Agung menghela nafas.
"Baiklah. Saya memang tidak keberatan dengan jumlah apel yang kalian minta. Tetapi, jika tindakan kalian tidak sepadan dengan penawaran manis kalian, berarti apel-apel yang sudah saya berikan pada kalian, harus kalian kembalikan kepada saya, kalau tidak... rasakan akibatnya!"
Tidak lama kemudian sepasang tepukan tangan Agung mendatangkan pengawal-pengawal, kentara mempertunjukkan senjata api sebagai ancaman kepada anggota Laskar. Segalanya sudah jelas, siapa yang berkuasa di sana.
"Pokoknya saya tidak mau tahu, Asoe harus jatuh sebelum raja menuding penerus."
Lalu beberapa hari kemudian, datanglah seru-seruan nama Tuhan yang senantiasa menghujat dan merusak persatuan. Mereka menjadi penguasa masa, yang memainkan hukum sesuai keinginan. Mengubah jalanan ibu kota menjadi lautan jubah putih, mengubah suara mayoritas menjadi hakim. Ayat-ayat teracung di mana-mana.

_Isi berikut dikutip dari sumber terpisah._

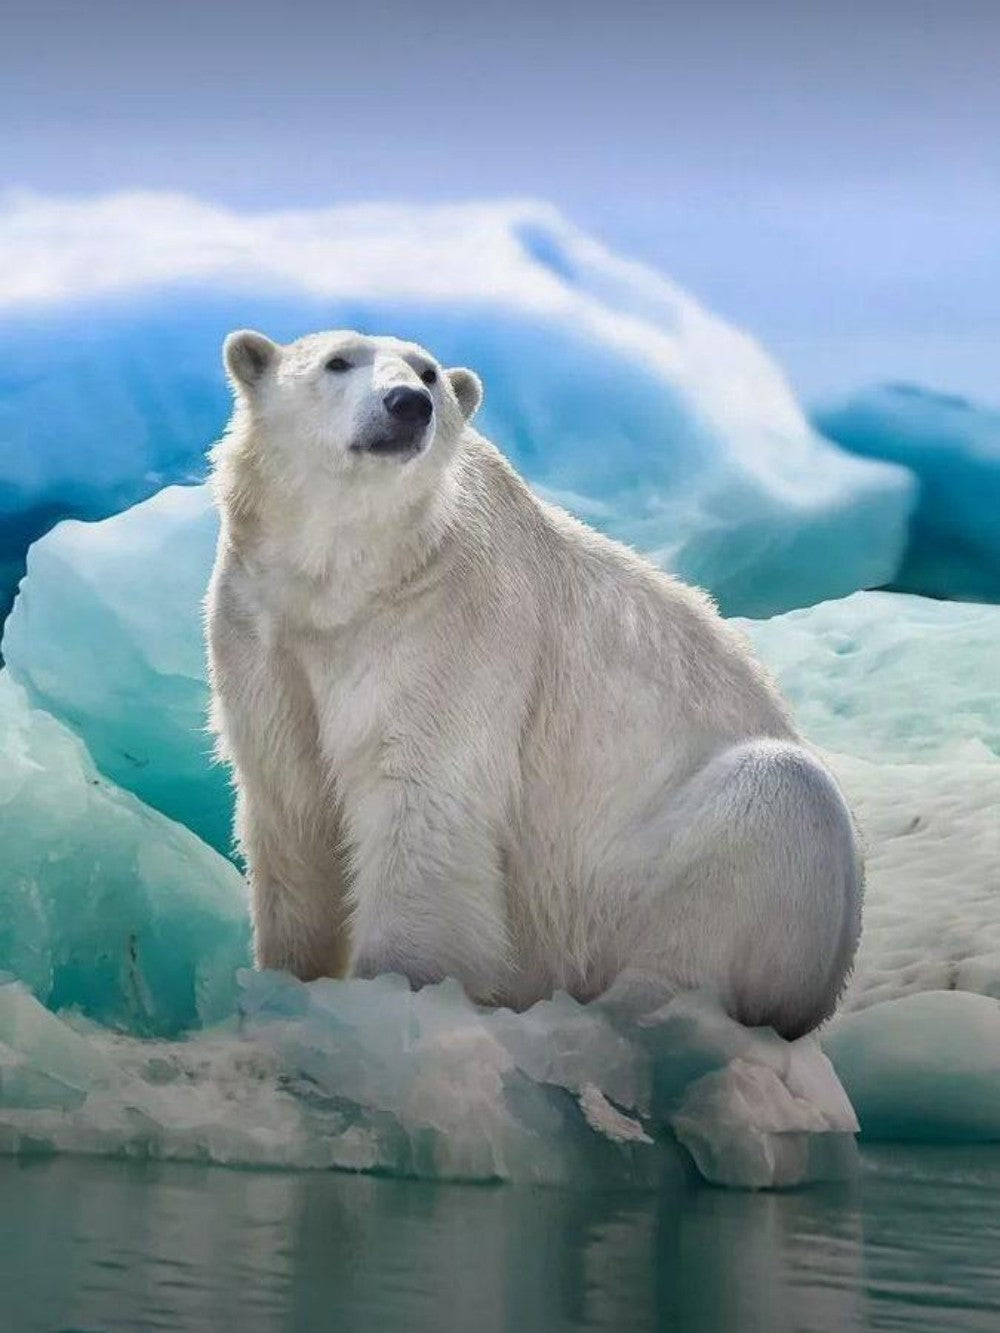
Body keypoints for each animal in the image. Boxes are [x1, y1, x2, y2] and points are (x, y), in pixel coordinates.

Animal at [206, 327, 863, 1038]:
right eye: (337, 362)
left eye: (429, 373)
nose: (408, 405)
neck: (354, 580)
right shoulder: (264, 629)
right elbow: (292, 801)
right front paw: (288, 980)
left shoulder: (448, 628)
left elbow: (422, 803)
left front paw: (394, 990)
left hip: (656, 879)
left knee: (770, 806)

Orang-orang menyerukan nama Tuhan sambil bergerak melebur ke kediaman Asoe. Tak hanya para lelaki yang hendak melancarkan penyerbuan, tapi juga anak-anak dan perempuan yang menyaksikan rombongan berangkat. Semua orang mendukung. Sepanjang jalan, sesekali ada yang selawatan, menyanyikan tembang-tembang pembangkit semangat. Umbul-umbul bertorehkan 'ANTI KAFIR' mereka acung-acungkan. Begitulah cara mereka mengirim pesan pada setiap orang di jalanan. Dobrakan, teriakan, seretan, juga pukulan. Bak menyeret anjing, khayalak menggiring paksa Asoe yang belum sempat mengerti apa gerangan salahnya untuk dilemparkan ke tengah-tengah lingkaran masa dan diadili karena tertuduh berzina, karena terdakwa menistakan ajaran Tuhan. Siapa berani menentang?! Ini demi kepentingan agama, demi kepentingan Tuhan.
Tetapi mereka tak tahu, bahwa malam yang digembar-gemborkan seantero negri sesungguhnya ditiduri tanpa adanya seperser sentuhan. Malam berhujan di hotel tersebut, Asoe merelakan kasurnya bagi si gadis. Sementara Asoe memilih sofa sebagai alas bermalam, si gadis  menumpahkan asal muasalnya. Terima kasih katanya, sebab dirinya sedang kabur karena dizolimi lelaki beragama dan tak kuasa melawan karena dikutuk takdir. Takdir dirinya perempuan antah berantah dan mereka kaum beragama, takdir dirinya minor dan mereka mayor.
Demikianlah kebenaran. Namun mata hanya melihat apa yang ingin dilihatnya, telinga hanya mendengar apa yang ingin didengarnya, dan mulut hanya mengikuti kehendak mata dan telinga. Yah, sebenarnya tidak ada agama yang salah. Yang ada hanyalah manusia dengan pemahaman dan sumbunya nan  pendek, sehingga Bhineka Tunggal Ika menjelma menjadi bom waktu yang siap meletus kapan saja. Ke mana perginya Pancasila yang universal bagi seluruh rakyat? Dan bukankah lambang negara kita garuda, bukan naga atau unta?
Entahlah... mungkin burung garuda dijadikan peliharaan orang berharta?